Introduction Background

Biobanks, encompassing programmatic biological materials, associated information, and legal considerations concerning data security and protection ,serve as cornerstones of biomedical research. The 1990s witnessed the emergence of biobanks, primarily disease-oriented and functionally limited . As a milestone, the Human Genome Project (HGP), initiated to comprehensively explore human genetic information, was successfully completed in 2003. Subsequently, biobanks primarily supporting genomics research emerged,yet they faced limitations in data dimensionality.Breakthroughs in high-throughput technologies facilitated the systematic integration of omics technologies (e.g., genomics, proteomics, metabolomics), enabling comprehensive analysis of cellular components (e.g., RNA, DNA) in their entirety or near-completeness .This propelled the transformation of biobanks into multi-omics data hubs, such as UK Biobank and TCGA (The Cancer Genome Atlas) . However, the variability in sample processing specifications among omics platforms complicates the integrated acquisition of biological specimens for multi-omics studies, which may result in the biases for further intergraded omics analysis.

Existing multi-omics biobank reviews present limitations in accommodating multi-omics technologies and meeting associated specimen requirements-including content specifications for various specimen types, aliquot preparation, collection procedures, storage conditions, and transportation protocols-which hinders researchers' ability to establish high-quality biological sample banks that satisfy comprehensive multi-omics analytical demands.Furthermore, the concurrent collection of multiple biospecimen types from individual patients (such as tissue, blood, stool, urine, and saliva) imposes additional physical and psychological burdens on participants.
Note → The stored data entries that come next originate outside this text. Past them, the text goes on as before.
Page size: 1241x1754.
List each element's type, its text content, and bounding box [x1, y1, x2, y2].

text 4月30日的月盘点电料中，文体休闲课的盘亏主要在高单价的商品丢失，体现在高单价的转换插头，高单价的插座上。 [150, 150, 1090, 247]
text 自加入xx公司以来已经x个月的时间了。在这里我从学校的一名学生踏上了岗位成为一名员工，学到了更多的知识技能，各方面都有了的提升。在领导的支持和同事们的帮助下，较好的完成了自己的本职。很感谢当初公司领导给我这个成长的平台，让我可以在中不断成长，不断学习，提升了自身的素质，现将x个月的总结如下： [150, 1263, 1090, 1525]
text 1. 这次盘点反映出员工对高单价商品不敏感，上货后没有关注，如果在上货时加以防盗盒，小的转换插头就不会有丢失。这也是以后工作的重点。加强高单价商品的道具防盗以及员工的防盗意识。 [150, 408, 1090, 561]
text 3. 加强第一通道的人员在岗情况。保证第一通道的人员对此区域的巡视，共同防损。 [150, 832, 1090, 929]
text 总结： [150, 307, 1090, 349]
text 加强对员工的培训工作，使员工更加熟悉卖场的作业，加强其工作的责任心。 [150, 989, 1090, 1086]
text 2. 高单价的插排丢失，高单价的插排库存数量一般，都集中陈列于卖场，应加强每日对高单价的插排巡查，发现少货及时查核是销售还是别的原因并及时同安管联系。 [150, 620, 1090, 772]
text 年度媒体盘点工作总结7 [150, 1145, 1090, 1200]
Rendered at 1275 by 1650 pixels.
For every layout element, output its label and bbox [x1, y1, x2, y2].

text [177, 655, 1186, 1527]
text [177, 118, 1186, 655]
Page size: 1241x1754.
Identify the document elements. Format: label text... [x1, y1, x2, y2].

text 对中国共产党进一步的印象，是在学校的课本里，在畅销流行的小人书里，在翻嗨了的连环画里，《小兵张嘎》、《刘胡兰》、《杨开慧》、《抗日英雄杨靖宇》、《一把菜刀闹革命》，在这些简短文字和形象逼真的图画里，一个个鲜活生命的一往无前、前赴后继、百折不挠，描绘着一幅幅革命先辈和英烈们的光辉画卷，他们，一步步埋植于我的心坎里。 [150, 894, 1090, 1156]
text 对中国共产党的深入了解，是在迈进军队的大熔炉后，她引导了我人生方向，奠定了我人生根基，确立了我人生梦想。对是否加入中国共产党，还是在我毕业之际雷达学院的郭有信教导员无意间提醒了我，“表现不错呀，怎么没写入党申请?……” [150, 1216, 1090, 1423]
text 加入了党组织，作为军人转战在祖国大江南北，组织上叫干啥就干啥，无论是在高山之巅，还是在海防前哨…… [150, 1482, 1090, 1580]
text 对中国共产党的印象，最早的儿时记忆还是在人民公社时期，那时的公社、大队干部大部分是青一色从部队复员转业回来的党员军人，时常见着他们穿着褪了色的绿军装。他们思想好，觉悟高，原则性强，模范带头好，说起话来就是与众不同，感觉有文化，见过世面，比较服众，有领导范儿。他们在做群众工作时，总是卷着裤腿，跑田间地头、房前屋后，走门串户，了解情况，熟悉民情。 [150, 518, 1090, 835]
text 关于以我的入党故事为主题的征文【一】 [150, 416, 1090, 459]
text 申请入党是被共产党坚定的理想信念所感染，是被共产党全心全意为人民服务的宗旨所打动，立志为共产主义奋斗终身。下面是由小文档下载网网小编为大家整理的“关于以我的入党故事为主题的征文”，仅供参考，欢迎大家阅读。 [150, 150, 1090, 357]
These challenges collectively necessitate enhanced ethical oversight for multi-omics biobanking practices and require rigorous optimization of sampling protocols to ensure sustainable implementation.

The 3M Framework

In this study, we proposed an open-framework named as "3M" (multi-omics, multimodal biospecimen, and multi-departmental coordination) for multi-omics-based Biobank and applied this framework in the First Affiliated Hospital of Zhengzhou University to collect multimodal biospecimen from Oncologic Inpatient Cohorts. This open-framework includes the summary of multimodal biospecimen volume requirement for major omics type, the standard protocols of multimodal biospecimen collections, transport and storage, omics-based ethical compliance, quality control and data management. Moreover, we developed the online website (3M Framework) for researchers easily application.